[Saved data entries]
Content starts

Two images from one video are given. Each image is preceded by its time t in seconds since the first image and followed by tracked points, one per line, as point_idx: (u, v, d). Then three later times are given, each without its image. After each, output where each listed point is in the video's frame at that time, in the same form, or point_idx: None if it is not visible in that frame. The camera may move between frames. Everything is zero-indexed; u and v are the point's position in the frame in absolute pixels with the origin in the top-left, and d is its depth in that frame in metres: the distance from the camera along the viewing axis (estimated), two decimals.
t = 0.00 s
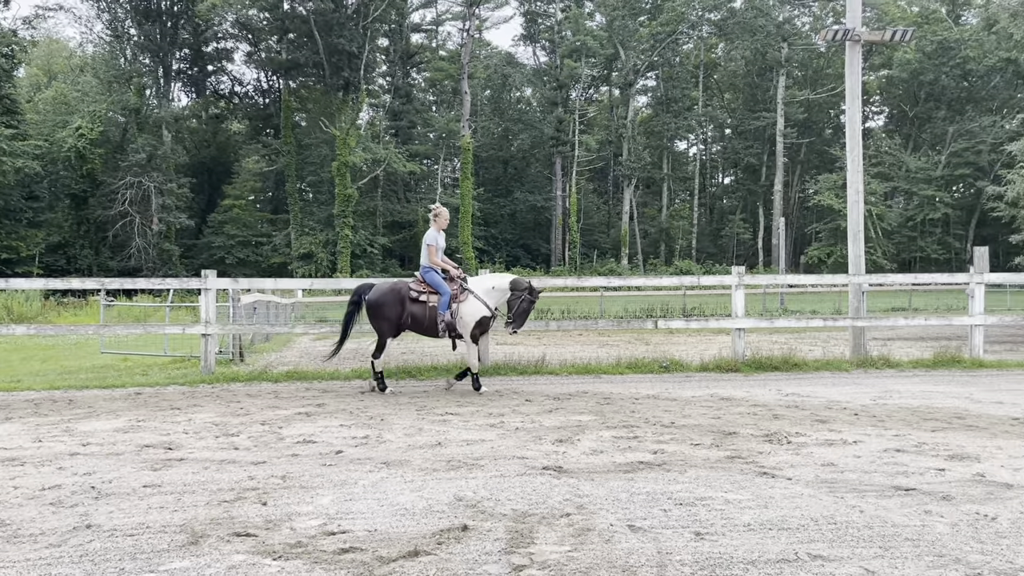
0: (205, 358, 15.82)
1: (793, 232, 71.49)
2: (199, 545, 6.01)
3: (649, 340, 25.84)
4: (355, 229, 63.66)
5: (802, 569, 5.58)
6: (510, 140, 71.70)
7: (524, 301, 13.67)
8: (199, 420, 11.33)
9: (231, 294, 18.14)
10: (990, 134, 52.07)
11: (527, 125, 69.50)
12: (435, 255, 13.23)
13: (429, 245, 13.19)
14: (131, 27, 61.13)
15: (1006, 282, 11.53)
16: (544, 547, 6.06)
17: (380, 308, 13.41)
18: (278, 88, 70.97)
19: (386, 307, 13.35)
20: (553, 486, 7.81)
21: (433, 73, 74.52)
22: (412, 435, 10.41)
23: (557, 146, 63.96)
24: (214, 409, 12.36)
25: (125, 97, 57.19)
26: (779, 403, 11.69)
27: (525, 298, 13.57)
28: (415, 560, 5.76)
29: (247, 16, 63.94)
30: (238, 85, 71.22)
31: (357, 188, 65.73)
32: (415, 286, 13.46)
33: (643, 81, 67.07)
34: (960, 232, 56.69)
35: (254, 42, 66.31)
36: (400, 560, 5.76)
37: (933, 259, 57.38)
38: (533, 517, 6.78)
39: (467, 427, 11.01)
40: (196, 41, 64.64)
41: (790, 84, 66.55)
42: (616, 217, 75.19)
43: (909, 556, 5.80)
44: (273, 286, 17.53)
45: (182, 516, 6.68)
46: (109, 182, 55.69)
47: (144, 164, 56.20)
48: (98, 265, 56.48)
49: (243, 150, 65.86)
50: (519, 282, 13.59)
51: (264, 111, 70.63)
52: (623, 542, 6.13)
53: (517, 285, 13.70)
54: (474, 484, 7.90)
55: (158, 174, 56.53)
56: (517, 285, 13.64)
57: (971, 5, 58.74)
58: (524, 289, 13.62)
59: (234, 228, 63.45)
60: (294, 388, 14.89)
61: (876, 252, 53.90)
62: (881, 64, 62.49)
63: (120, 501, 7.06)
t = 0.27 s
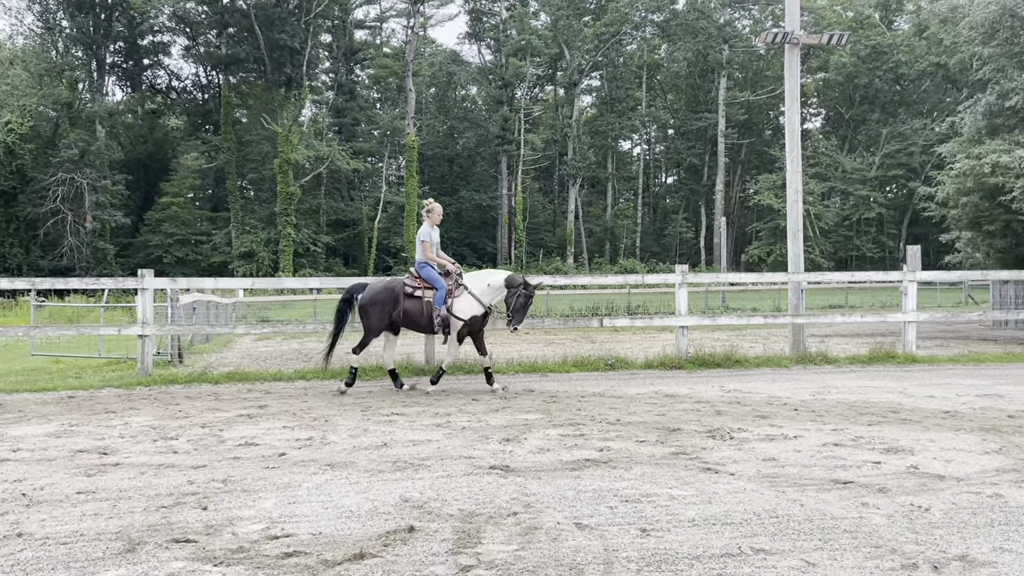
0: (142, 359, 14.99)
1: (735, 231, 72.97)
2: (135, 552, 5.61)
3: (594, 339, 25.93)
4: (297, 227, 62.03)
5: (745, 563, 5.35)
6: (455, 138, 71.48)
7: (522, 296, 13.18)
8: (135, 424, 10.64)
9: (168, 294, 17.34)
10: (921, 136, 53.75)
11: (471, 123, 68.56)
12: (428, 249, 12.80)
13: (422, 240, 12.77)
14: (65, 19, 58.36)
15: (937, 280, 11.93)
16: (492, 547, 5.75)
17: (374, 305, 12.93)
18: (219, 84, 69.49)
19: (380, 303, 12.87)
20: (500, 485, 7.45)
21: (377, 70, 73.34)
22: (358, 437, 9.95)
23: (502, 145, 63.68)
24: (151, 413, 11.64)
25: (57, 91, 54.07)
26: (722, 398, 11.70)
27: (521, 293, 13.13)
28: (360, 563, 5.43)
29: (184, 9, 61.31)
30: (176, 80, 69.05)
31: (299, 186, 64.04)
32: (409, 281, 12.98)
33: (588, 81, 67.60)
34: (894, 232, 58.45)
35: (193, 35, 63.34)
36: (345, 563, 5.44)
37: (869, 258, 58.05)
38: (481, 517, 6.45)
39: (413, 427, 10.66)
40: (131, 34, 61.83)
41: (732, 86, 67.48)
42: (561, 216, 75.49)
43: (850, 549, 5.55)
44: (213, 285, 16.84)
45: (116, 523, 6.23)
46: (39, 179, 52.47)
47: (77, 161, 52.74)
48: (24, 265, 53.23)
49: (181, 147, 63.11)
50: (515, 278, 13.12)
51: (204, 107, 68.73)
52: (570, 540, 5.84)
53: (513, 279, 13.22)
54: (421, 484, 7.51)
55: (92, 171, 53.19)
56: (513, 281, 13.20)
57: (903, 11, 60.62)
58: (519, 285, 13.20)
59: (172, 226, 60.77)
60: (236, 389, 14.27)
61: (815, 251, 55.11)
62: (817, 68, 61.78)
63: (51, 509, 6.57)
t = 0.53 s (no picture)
0: (74, 361, 14.09)
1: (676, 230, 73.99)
2: (68, 560, 5.18)
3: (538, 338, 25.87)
4: (236, 225, 59.87)
5: (690, 557, 5.02)
6: (399, 135, 70.15)
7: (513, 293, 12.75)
8: (65, 427, 9.83)
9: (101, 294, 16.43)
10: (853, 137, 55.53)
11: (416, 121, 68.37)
12: (421, 249, 12.17)
13: (415, 239, 12.10)
14: None
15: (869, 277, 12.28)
16: (437, 547, 5.36)
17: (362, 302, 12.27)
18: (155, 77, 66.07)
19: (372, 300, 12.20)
20: (445, 484, 6.98)
21: (318, 66, 71.39)
22: (300, 438, 9.26)
23: (446, 143, 62.00)
24: (83, 416, 10.79)
25: None
26: (664, 395, 11.58)
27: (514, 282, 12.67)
28: (302, 567, 5.06)
29: None
30: (109, 73, 65.60)
31: (239, 183, 61.81)
32: (401, 281, 12.33)
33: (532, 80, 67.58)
34: (829, 231, 60.16)
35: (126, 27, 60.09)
36: (288, 566, 5.08)
37: (805, 256, 59.98)
38: (426, 517, 6.03)
39: (357, 427, 10.15)
40: (60, 25, 58.38)
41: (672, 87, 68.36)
42: (506, 215, 75.22)
43: (794, 542, 5.19)
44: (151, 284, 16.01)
45: (47, 530, 5.77)
46: None
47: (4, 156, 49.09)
48: None
49: (114, 142, 59.83)
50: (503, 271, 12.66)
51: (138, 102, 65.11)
52: (516, 538, 5.47)
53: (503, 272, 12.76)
54: (365, 485, 7.01)
55: (19, 166, 49.18)
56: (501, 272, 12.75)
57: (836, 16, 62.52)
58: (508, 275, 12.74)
59: (105, 224, 57.60)
60: (174, 391, 13.53)
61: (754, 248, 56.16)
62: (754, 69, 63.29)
63: None
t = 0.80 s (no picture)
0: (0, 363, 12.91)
1: (619, 229, 74.67)
2: None
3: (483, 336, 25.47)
4: (173, 221, 57.13)
5: (633, 553, 4.73)
6: (341, 132, 68.10)
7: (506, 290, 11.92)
8: None
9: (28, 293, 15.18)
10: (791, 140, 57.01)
11: (359, 117, 66.11)
12: (416, 248, 11.42)
13: (410, 237, 11.36)
14: None
15: (805, 276, 12.64)
16: (380, 548, 5.00)
17: (355, 304, 11.40)
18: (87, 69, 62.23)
19: (365, 300, 11.36)
20: (388, 485, 6.49)
21: (257, 61, 68.24)
22: (240, 439, 8.51)
23: (389, 140, 61.25)
24: (6, 420, 9.82)
25: None
26: (609, 393, 11.39)
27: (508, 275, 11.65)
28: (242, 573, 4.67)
29: None
30: (37, 64, 61.83)
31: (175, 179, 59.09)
32: (395, 280, 11.53)
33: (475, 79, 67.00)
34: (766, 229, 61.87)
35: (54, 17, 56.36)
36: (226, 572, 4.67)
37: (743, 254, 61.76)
38: (369, 518, 5.61)
39: (299, 429, 9.04)
40: None
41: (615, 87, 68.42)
42: (450, 213, 74.20)
43: (734, 537, 4.90)
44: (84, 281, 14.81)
45: None
46: None
47: None
48: None
49: (41, 135, 56.09)
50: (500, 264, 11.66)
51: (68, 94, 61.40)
52: (460, 538, 5.13)
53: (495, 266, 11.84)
54: (307, 487, 6.49)
55: None
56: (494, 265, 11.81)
57: (774, 18, 63.60)
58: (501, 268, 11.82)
59: (32, 220, 53.96)
60: (110, 392, 12.35)
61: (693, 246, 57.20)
62: (695, 71, 63.82)
63: None
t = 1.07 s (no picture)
0: None
1: (561, 229, 74.47)
2: None
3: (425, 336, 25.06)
4: (104, 219, 53.42)
5: (575, 550, 4.45)
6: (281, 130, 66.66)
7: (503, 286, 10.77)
8: None
9: None
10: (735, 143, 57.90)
11: (298, 114, 65.23)
12: (408, 242, 10.34)
13: (402, 230, 10.29)
14: None
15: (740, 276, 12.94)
16: (320, 552, 4.58)
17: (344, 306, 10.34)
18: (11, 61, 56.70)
19: (355, 301, 10.27)
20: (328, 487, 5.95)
21: (194, 56, 62.38)
22: (177, 442, 7.66)
23: (330, 138, 60.32)
24: None
25: None
26: (550, 390, 11.16)
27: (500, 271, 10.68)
28: None
29: None
30: None
31: (105, 176, 55.37)
32: (387, 278, 10.48)
33: (419, 76, 65.29)
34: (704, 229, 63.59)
35: None
36: None
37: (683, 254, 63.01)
38: (310, 521, 5.15)
39: (236, 431, 8.15)
40: None
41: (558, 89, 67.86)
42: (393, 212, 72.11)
43: (676, 533, 4.64)
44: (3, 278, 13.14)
45: None
46: None
47: None
48: None
49: None
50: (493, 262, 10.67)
51: None
52: (404, 539, 4.75)
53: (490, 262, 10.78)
54: (245, 490, 5.91)
55: None
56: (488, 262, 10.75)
57: (714, 20, 64.21)
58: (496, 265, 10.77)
59: None
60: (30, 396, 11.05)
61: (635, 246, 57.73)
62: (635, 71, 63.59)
63: None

Content ends

# [WORK TO COMPLETE]
Repeat, exactly as they stand above, the lines from the line with "14: (65, 19, 58.36)" to the line with "30: (176, 80, 69.05)", both lines included.

# [ANSWER FOR THIS EXERCISE]
14: (65, 19, 58.36)
15: (937, 280, 11.93)
16: (492, 547, 5.75)
17: (374, 305, 12.93)
18: (219, 84, 69.49)
19: (380, 303, 12.87)
20: (500, 485, 7.45)
21: (377, 70, 73.34)
22: (358, 437, 9.95)
23: (502, 145, 63.68)
24: (151, 413, 11.64)
25: (57, 91, 54.07)
26: (722, 398, 11.70)
27: (521, 293, 13.13)
28: (360, 563, 5.43)
29: (184, 9, 61.31)
30: (176, 80, 69.05)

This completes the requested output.